Already, the group has written letters to senators asking them to support the international affairs budget for fiscal year 2020, which will help fund international aid.
Braden and Tsering plan to connect with other chapters in Illinois. “Illinois congressional district six has their own chapter,” Tsering told the Record.
“We just met with the coordinator last night … so we might work [with them], which would be extending our campus [chapter into] the larger community in Illinois, but then we’ll pretty much stay regional.” Braden added that while the leadership of campus chapters nationwide is discussing strategies and staying in touch through group messaging, the mission of ONE is moldable to Wheaton’s campus. “I think what’s unique about Wheaton is that we can kind of talk about the faith aspect too,” Braden said. Although ONE is not a faith-based organization, it does include many people of faith. Gerson characterized it as a faith-friendly organization adding that “faith makes a big difference in living a balanced life, but it also provides a certain anthropology, a view of human beings, their rights and dignity, that requires you to be engaged in the world in some way or other in elevating that ideal.”
According to Gerson, it is the Christian’s duty to be involved in protecting and providing for those in need. “I think it should make a difference for every Christian,” he told the Record. “They have a certain view of the image of God present in every life, and that should really affect the way that they approach the kind of citizens they are as well.”

* YOUR GOAL: In the article excerpt, how does Gerson characterize ONE?

* Items drawn from a dataset:
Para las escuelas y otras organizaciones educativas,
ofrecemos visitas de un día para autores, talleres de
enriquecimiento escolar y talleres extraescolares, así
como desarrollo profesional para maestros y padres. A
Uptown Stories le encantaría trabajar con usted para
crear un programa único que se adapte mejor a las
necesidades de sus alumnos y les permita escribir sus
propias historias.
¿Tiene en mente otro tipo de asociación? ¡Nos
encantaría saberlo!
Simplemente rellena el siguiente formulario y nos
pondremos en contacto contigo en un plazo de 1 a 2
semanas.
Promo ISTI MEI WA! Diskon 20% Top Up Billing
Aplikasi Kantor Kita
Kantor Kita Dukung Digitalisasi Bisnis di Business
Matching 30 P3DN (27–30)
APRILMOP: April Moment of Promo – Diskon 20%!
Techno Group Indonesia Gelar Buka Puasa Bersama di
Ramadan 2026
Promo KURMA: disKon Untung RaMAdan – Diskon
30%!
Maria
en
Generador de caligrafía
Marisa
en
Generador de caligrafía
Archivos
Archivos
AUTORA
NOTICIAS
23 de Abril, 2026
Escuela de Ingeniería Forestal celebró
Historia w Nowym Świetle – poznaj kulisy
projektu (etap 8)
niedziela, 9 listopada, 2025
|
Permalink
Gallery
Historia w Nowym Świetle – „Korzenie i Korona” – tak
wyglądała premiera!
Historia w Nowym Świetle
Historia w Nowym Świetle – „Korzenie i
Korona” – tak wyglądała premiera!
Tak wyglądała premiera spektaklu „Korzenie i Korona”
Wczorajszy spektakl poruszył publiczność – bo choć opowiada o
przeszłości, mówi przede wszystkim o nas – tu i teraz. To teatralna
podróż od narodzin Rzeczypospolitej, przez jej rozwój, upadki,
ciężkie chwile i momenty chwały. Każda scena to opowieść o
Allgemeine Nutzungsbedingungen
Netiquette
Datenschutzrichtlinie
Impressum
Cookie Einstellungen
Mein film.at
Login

* THE COMPLETED TASK: He characterizes it as a faith-friendly organization.